==== TEXTE DU DOCUMENT ====

Dans ses dernières conclusions numérotées 3, transmises le 11 avril 2023, la société POLYNIX (venant aux droits de la société MIIDEX), intimée, demande à la cour de :

Vu les articles 3, 4, 7 et 8 du Règlement n° 6/2002 du 12 décembre 2001 sur les dessins ou modèles communautaires,

Vu les articles L. 111-1 et suivants, L. 112-1 et suivants, L. 335-3 et suivants, L. 511-1 et L. 521-1 du code de la propriété intellectuelle,

Vu les articles 1240, 2231 et 2241 du code civil,

Vu l'article 9 et 699 et suivants du code de procédure civile,

Vu le principe Ubi lex non distinguit, nec nos distinguere debemus,

- confirmer le jugement en toutes ses dispositions sauf en ce qu'il a :

- dit que la société MIIDEX aurait commis des actes de concurrence déloyale et de parasitisme au préjudice des sociétés WAGO,

- prononcé une mesure d'interdiction sous astreinte de poursuivre de tels actes en France et s'est réservé la liquidation des astreintes,

- ordonné la confiscation des connecteurs illicites « et allant acheter par un manchot un » (sic),

- condamné la société MIIDEX aux dépens ainsi qu'à payer à chacune des sociétés WAGO la somme de 5 000 euros sur le fondement des dispositions de l'article 700 du code de procédure civile,

- recevoir la société POLYNIX (venant aux droits de la société MIIDEX) en toutes ses demandes et les dire recevables et bien fondées,

- débouter les sociétés WAGO de l'ensemble de leurs demandes et les dire tant irrecevables que mal fondées,

- en conséquence, statuant à nouveau,

- écarter des débats les pièces adverses n° 16 et 19 ou, à tout le moins, les dire dépourvues de force probante,

- écarter l'exception de forclusion soulevée par les sociétés WAGO,

- prononcer la nullité des modèles communautaires n° 00249092-0004, 00249092-0005 et 00249092-0006 de la société WAGO VERWALTUNGSGESELLSCHAFT,

- juger que la société MIIDEX n'a commis aucun acte de contrefaçon des modèles communautaires n° 00249092-0004, 00249092-0005 et 00249092-0006 au préjudice de la société WAGO VERWALTUNGSGESELLSCHAFT,

- juger que la société MIIDEX n'a commis aucune atteinte aux droits d'auteur revendiqués par la société WAGO VERWALTUNGSGESELLSCHAFT,

- juger que la société MIIDEX n'a commis aucun acte de concurrence déloyale et de parasitisme au préjudice des sociétés WAGO,

- débouter les sociétés WAGO de l'ensemble de leurs demandes indemnitaires à l'encontre de la société MIIDEX (devenue POLYNIX) sur le fondement du droit d'auteur, des dessins et modèles et de la concurrence déloyale et du parasitisme,

- condamner solidairement les sociétés WAGO à payer, chacune, à la société POLYNIX la somme de 10 000 euros au titre de l'article 700 du code de procédure civile,

- condamner solidairement les sociétés WAGO aux entiers dépens dont distraction au profit de la SCP NFALAW, conformément aux articles 699 et suivants du code de procédure civile.

====

Recopiez à l'identique le passage des conclusions de la société POLYNIX, depuis « - condamner solidairement les sociétés WAGO aux » jusqu'à « de procédure civile. » inclus. Les enregistrements ne sont pas nécessaires.

==== ENREGISTREMENTS FOURNIS ====

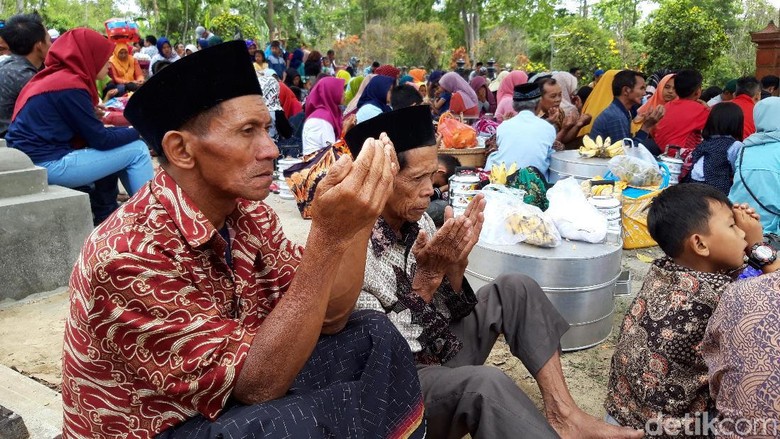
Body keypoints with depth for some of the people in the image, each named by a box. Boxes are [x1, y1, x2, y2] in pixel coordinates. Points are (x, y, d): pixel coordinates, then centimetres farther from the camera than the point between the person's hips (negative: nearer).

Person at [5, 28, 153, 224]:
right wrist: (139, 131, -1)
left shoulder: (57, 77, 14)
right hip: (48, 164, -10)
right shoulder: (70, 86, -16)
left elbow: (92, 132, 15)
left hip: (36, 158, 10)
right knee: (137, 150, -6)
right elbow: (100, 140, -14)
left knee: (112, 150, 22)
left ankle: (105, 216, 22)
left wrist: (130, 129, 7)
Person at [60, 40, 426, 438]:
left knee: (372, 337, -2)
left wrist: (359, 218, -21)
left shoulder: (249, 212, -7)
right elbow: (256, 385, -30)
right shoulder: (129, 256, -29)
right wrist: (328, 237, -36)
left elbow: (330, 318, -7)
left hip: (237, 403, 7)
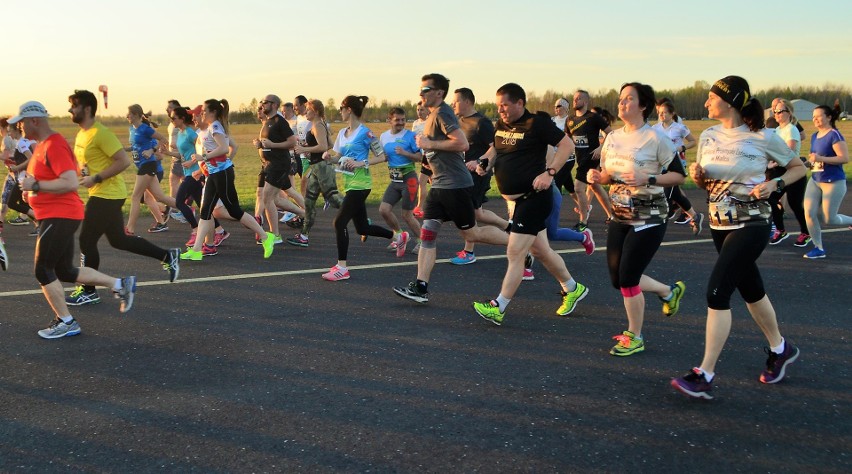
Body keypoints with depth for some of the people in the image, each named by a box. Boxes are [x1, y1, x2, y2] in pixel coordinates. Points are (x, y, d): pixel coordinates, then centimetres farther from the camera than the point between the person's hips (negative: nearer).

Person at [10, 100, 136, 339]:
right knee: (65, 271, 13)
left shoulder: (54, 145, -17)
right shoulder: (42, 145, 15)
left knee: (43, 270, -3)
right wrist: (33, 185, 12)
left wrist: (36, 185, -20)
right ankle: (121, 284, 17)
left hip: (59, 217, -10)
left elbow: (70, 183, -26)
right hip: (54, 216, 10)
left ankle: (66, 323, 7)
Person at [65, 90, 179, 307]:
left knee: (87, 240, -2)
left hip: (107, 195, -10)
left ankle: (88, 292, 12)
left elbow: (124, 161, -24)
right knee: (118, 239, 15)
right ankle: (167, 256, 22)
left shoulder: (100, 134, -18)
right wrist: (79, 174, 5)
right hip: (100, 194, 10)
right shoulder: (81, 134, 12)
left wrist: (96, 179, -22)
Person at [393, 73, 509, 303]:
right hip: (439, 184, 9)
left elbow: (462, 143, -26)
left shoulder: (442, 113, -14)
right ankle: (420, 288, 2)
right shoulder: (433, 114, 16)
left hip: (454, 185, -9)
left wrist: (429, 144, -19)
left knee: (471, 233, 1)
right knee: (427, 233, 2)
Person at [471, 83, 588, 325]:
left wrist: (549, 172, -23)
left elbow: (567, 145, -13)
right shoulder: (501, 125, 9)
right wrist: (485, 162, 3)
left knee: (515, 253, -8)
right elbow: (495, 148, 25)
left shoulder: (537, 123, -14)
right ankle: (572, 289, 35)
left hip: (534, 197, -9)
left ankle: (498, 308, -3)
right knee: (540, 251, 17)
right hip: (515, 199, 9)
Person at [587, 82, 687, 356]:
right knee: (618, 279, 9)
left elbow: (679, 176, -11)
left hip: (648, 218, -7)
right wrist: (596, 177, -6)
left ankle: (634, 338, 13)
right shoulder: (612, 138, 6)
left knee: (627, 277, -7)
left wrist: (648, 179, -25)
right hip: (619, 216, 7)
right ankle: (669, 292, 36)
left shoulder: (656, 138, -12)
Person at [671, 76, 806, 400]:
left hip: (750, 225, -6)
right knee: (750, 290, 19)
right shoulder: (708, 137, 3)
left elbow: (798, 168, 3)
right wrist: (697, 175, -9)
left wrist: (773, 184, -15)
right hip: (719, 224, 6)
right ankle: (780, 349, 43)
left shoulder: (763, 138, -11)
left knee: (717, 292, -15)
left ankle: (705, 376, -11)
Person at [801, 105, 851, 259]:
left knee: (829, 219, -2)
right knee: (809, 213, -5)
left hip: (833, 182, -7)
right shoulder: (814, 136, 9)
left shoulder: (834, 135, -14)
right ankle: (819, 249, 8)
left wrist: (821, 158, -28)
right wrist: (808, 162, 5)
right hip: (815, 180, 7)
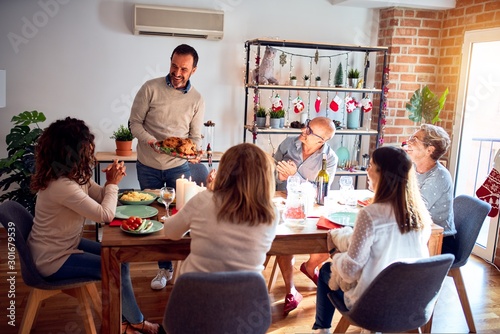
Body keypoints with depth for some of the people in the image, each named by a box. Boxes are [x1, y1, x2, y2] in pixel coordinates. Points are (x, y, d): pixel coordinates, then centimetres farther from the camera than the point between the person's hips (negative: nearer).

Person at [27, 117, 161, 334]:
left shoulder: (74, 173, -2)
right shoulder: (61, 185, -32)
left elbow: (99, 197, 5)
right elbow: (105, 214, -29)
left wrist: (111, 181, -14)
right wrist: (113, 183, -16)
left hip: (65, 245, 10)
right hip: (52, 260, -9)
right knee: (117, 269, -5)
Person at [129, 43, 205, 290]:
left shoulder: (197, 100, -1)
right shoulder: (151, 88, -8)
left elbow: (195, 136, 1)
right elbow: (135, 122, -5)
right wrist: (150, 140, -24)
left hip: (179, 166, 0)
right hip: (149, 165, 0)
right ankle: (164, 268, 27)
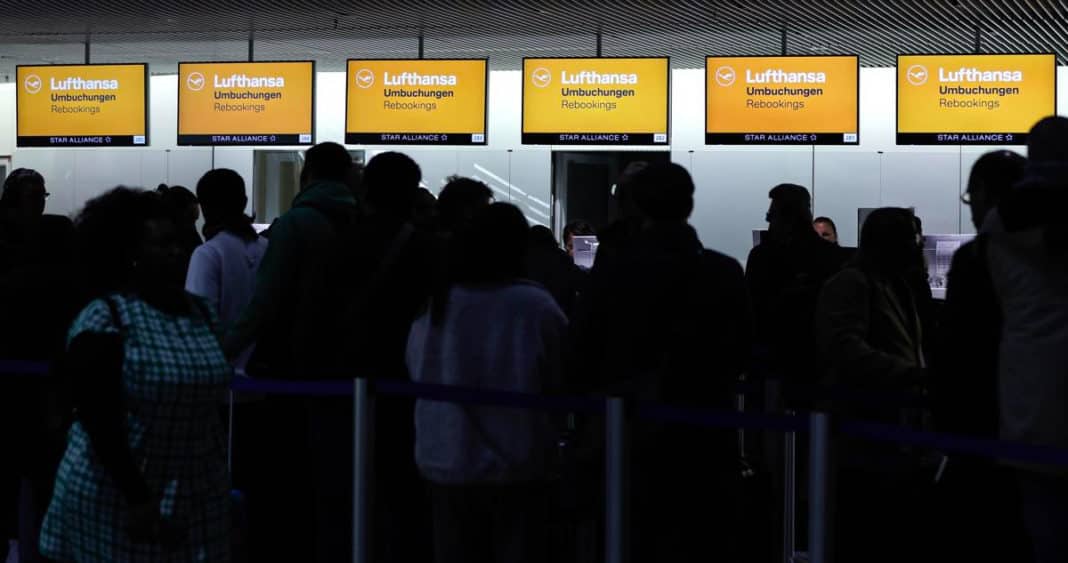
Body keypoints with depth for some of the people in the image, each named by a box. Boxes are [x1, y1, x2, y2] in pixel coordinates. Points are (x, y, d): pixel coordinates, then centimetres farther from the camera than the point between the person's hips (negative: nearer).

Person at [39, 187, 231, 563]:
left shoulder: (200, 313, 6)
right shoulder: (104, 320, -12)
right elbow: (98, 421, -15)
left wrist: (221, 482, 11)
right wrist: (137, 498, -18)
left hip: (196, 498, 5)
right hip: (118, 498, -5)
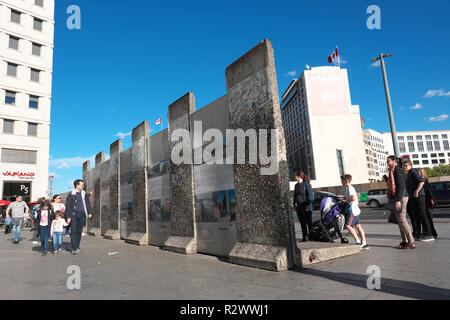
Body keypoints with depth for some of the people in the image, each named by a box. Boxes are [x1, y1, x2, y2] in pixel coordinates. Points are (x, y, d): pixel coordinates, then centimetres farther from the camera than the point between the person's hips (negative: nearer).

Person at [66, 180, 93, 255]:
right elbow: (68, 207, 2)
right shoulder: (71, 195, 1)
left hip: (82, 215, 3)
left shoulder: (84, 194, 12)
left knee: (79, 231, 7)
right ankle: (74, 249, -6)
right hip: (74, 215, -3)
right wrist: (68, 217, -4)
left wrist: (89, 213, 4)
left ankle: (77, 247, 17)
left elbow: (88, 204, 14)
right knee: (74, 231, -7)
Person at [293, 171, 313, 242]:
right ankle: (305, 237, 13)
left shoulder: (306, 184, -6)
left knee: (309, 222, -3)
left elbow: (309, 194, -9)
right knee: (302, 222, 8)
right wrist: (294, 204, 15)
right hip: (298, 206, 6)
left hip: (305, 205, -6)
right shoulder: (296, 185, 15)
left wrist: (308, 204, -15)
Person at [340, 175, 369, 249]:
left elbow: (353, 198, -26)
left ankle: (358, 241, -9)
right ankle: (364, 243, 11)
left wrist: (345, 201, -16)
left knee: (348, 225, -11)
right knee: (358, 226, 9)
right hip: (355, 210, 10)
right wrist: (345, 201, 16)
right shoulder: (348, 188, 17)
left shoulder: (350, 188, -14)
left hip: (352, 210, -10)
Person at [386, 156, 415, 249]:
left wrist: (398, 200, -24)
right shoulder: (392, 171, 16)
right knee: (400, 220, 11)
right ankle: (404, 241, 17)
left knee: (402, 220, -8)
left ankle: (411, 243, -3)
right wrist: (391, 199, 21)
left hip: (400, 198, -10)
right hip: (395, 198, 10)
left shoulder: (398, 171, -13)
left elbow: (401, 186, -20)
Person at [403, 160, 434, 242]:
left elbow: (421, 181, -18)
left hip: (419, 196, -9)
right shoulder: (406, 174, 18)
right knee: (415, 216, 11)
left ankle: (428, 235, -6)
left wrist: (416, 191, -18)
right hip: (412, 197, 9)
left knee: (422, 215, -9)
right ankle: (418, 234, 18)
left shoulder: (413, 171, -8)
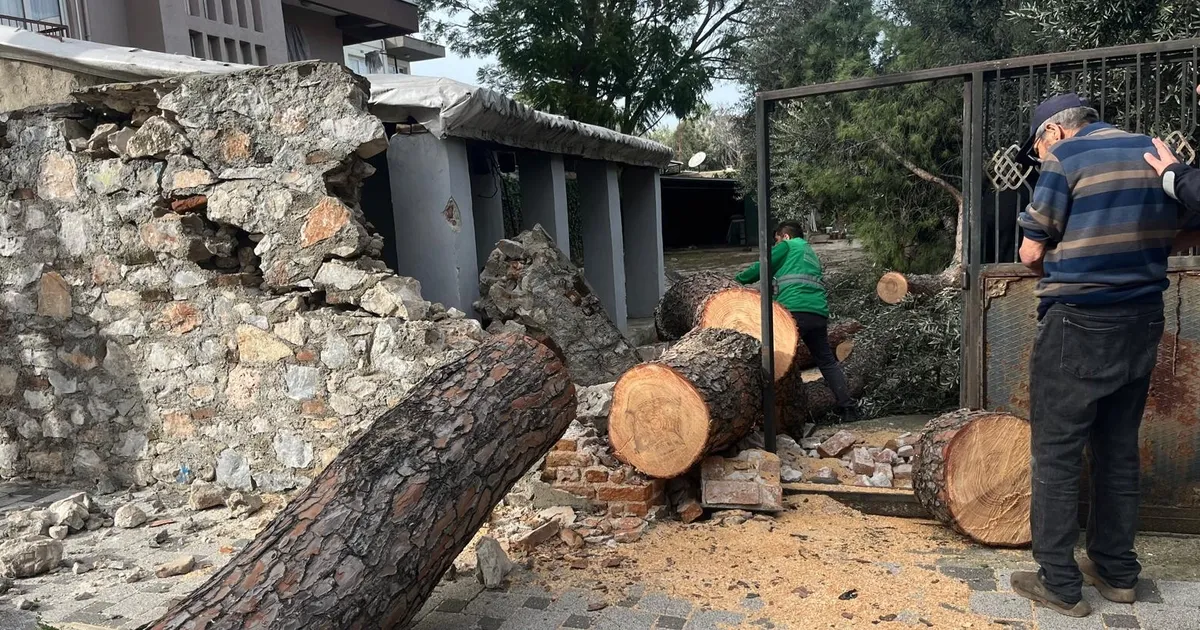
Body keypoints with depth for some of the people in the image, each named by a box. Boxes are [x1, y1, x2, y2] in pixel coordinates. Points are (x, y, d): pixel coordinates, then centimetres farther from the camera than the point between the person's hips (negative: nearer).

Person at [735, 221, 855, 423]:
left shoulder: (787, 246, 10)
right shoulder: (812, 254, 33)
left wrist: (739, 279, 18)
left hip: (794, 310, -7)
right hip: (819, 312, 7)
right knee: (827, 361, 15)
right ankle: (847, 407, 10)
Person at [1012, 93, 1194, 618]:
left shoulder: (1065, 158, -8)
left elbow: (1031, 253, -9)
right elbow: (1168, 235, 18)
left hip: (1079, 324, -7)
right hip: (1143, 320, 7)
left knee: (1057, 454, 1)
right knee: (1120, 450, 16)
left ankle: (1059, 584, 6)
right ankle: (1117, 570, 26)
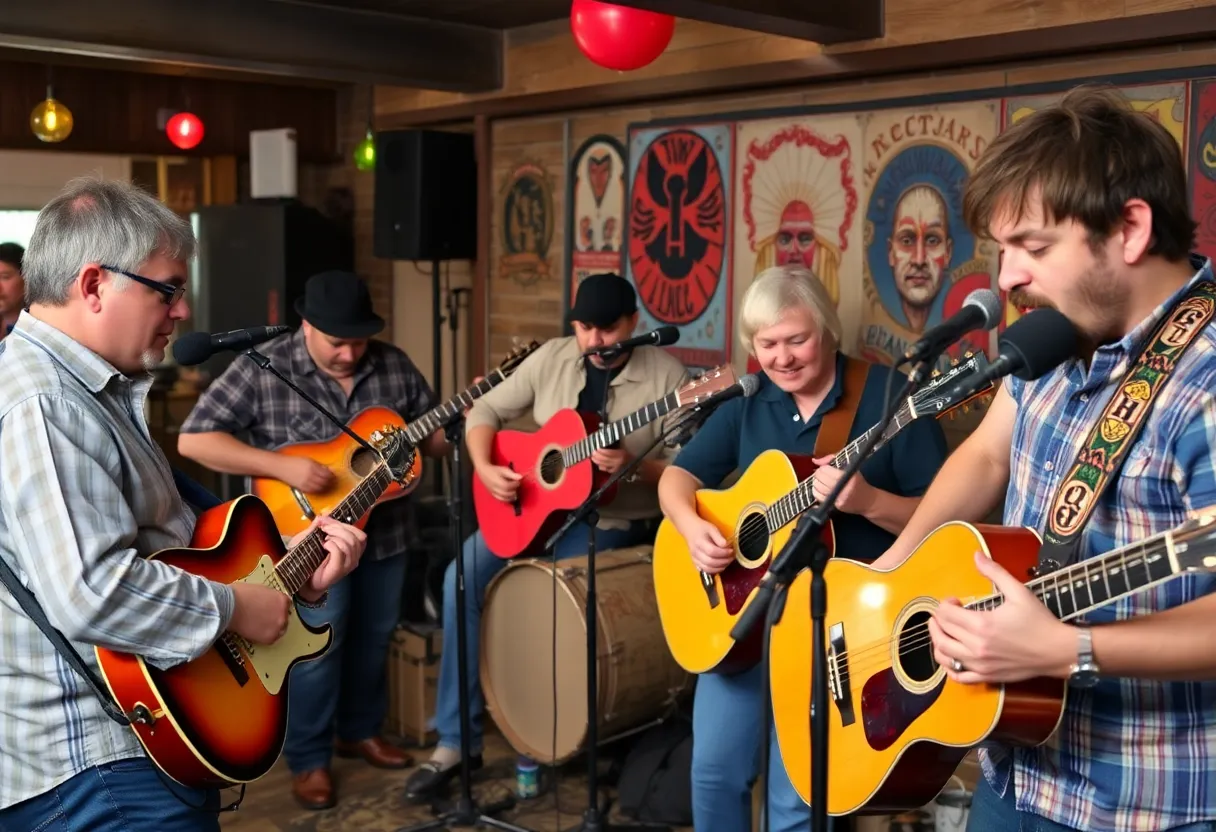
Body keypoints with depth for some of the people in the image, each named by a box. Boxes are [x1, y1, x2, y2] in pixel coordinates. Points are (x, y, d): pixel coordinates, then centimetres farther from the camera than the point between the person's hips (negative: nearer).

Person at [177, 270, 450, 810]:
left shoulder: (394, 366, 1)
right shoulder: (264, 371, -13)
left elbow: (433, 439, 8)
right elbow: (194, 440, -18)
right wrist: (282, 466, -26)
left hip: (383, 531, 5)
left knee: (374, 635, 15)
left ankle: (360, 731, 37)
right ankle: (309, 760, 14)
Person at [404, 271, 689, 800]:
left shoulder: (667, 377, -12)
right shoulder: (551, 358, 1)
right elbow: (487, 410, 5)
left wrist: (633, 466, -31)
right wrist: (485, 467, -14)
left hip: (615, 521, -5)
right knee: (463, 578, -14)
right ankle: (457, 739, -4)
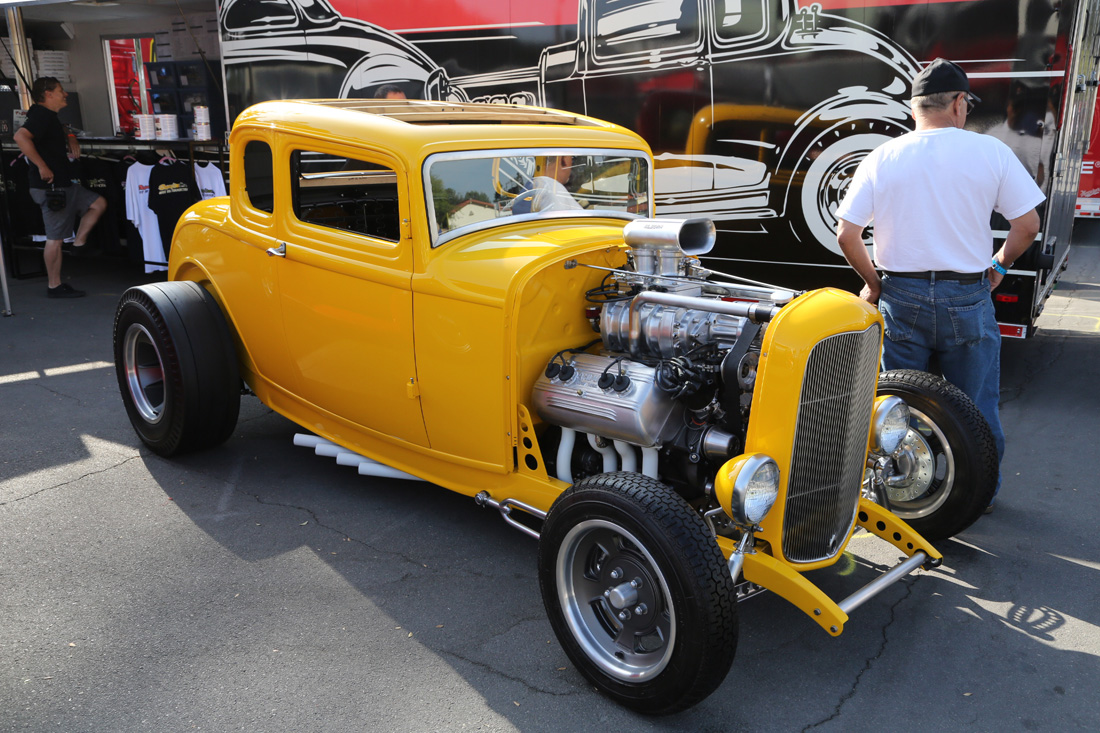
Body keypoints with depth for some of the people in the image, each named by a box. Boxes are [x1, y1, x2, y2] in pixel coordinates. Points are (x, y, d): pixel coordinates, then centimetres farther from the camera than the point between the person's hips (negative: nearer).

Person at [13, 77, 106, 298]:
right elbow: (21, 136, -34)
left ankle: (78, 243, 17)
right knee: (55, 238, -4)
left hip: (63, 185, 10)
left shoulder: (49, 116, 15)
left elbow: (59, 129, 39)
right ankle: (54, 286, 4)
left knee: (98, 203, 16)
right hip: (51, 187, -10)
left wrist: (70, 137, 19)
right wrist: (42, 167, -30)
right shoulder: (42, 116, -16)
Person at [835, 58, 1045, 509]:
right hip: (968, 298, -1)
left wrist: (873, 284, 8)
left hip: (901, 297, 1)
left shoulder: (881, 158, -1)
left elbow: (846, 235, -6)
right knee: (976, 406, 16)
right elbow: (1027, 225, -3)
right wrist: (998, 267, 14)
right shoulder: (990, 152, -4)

====

◆ **SOLUTION**
- condamner solidairement les sociétés WAGO aux entiers dépens dont distraction au profit de la SCP NFALAW, conformément aux articles 699 et suivants du code de procédure civile.